Is there a stereotype among both males and females that indicates a preference to be perennially single. If so could you describe these personality traits? 

I am not aware of such a stereotype. 

Loneliness has become a great cause of distress among all age groups; and according to studies, it has become especially prevalent among young adults. What are your thoughts on this? 

The rise in loneliness has multiple causes, one being difficulties in the mating domain. More specifically, loneliness is an emotion which is generated by a brain mechanism that has evolved to enable individuals to find intimate partners. It works as follows: When you are without an intimate partner, this mechanism is activated to generate the unpleasant feeling of loneliness, which motivates you to find a partner in order to relieve loneliness. However, if you face constraints such as poor social skills which prevent you from forming intimate relationships, the loneliness persists. There are many people who face such constraints, and as a consequence, are involuntarily single and lonely. 

One of your studies relates to the opportunity cost of freedom in choosing a mate. Could you tell us, in brief, what this opportunity cost is? 

Opportunity cost is a term that I borrowed from economics, and it refers to the benefits lost when one alternative is selected over another. More specifically, in a pre-industrial context, when parents controlled the mating choices of their children, they could profit from establishing beneficial alliances through marriage with other families, they could protect their children from choosing mates unwisely, and so on. If parents choose to do nothing and leave their children to exercise choices on their own, they suffer an opportunity cost which equals to losing or foregoing the benefit they would get had they chosen to control mating (e.g., gains from an alliance with another family through marriage). The awareness in pre-industrial societies of the considerable opportunity costs of bad choices explains why parents in such contexts exercised considerable control over their children’s mating choices. 

Our readers are mainly young adults from different parts of the world who look up to achievers such as yourself for inspiration. A word of advice for them? 

Thank you for your kind words! I would encourage people to form meaningful intimate relationships, to enjoy love, intimacy and sex, and at some stage in their lives to have children. Also, if you find yourself struggling in intimate relationships, you are not the exception – a great many people face similar difficulties. Acknowledging that does of course not solve your problem, so I would suggest that you take steps in order to identify the reasons that hold you back, and try to work on them. For instance, if weak dating or social skills are your problem, try to refine your skills by trial and error (I admit, more easily said than done) or by adopting strategies that people who are good in this domain use. If your looks are a problem, diminishing perhaps your self-confidence, consider that there is a huge industry that can help you in this area! Finally, I believe that the key to succeeding in intimate relationships is effort – as in most things in life, if you do not put in the necessary effort, your chances of success will be limited. 
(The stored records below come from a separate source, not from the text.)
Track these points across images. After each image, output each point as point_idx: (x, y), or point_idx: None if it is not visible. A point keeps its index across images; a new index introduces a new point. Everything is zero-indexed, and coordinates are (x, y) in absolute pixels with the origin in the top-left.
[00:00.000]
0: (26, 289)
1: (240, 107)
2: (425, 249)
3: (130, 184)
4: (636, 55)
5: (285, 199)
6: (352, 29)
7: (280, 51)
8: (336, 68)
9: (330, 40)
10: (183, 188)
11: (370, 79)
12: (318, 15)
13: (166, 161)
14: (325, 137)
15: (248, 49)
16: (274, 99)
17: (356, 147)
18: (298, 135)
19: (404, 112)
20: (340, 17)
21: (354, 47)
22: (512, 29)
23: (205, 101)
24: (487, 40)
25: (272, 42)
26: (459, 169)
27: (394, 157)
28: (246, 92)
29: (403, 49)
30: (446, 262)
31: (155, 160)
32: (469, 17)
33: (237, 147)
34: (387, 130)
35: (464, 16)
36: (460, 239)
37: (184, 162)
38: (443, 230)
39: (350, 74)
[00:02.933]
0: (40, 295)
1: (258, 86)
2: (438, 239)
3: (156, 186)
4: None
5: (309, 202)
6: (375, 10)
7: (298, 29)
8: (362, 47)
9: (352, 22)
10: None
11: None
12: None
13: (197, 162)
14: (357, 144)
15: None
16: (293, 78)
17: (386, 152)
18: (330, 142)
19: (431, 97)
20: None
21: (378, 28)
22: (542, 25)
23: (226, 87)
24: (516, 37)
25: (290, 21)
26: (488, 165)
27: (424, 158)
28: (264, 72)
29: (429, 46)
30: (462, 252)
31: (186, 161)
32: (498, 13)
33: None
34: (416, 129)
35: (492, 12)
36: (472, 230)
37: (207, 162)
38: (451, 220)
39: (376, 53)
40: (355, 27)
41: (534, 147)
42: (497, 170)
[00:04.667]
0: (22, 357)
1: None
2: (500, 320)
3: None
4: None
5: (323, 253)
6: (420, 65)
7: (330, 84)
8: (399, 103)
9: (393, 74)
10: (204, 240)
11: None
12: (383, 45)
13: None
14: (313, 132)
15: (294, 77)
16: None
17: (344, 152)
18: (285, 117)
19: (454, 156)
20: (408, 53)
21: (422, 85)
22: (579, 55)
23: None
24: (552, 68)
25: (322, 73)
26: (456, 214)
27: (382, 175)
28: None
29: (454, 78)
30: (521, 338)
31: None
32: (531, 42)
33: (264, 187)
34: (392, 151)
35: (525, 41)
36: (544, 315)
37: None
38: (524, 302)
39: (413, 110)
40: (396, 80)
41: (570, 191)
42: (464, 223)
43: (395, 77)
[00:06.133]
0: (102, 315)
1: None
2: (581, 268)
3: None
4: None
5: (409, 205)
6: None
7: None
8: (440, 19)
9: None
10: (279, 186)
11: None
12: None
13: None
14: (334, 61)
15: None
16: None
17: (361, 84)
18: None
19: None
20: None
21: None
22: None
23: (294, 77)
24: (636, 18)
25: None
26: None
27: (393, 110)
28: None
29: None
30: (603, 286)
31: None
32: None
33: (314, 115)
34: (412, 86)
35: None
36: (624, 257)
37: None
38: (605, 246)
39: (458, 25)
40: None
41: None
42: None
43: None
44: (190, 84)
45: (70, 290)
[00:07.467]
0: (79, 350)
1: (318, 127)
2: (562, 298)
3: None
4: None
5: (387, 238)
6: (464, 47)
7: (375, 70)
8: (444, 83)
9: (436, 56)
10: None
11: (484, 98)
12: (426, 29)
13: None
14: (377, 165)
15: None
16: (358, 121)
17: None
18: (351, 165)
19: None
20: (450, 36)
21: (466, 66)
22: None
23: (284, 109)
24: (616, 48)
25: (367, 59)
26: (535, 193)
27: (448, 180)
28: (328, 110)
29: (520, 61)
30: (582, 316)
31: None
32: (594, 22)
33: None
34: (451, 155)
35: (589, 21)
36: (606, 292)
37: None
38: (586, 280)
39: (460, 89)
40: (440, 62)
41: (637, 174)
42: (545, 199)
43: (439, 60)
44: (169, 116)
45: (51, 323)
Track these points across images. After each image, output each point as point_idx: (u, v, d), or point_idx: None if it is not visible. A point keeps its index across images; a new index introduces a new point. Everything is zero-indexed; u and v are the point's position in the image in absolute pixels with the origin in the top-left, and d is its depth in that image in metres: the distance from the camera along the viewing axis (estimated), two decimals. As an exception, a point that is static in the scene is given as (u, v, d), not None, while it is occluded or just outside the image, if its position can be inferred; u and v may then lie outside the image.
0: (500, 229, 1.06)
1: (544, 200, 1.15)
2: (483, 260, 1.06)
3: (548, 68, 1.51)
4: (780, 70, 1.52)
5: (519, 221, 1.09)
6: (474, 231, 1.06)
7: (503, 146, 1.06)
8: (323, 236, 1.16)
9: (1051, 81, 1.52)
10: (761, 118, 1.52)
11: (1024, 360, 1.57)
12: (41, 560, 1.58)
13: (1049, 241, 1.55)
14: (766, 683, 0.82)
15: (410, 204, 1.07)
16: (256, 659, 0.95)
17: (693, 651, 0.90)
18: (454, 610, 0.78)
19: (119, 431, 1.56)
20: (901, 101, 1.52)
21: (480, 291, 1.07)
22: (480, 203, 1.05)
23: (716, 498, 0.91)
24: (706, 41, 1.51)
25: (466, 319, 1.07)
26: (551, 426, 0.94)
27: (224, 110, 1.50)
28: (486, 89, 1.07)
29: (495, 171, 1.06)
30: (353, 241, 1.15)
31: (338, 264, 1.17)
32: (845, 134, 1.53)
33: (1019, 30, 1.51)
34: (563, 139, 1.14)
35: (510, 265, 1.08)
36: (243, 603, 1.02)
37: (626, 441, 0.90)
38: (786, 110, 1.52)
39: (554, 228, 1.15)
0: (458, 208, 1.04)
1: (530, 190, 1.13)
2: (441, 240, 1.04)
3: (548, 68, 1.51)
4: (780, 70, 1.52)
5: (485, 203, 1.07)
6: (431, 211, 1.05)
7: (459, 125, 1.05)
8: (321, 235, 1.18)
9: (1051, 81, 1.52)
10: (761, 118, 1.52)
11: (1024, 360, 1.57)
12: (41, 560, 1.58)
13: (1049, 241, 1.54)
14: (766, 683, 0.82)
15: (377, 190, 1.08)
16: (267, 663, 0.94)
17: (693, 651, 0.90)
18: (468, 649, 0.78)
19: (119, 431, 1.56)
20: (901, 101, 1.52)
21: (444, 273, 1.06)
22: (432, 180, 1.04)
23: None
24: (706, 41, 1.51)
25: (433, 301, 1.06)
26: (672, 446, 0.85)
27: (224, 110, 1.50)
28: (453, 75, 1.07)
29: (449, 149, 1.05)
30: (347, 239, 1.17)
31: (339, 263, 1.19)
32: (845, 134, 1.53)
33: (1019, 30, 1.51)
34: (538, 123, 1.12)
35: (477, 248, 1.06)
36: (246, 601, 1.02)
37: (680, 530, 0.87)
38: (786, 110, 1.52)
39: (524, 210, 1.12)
Dr. Menelaos Apostolou is Associate Professor of Evolutionary Psychology at the University of Nicosia in the Republic of Cyprus. He studies human behavior, focusing on mate choice, parent-offspring conflict over mating, sexuality, sports, well-being, and sexual selection theory. He has published over 80 scientific articles and three books on these topics. His books include Sexual Selection under Parental Choice: The Evolution of Human Mating Behavior, Feeling Good: An Evolutionary Perspective on Life Choices and Sexual Selection in Homo sapiens: Parental Control over Mating and the Opportunity Cost of Free Mate Choice.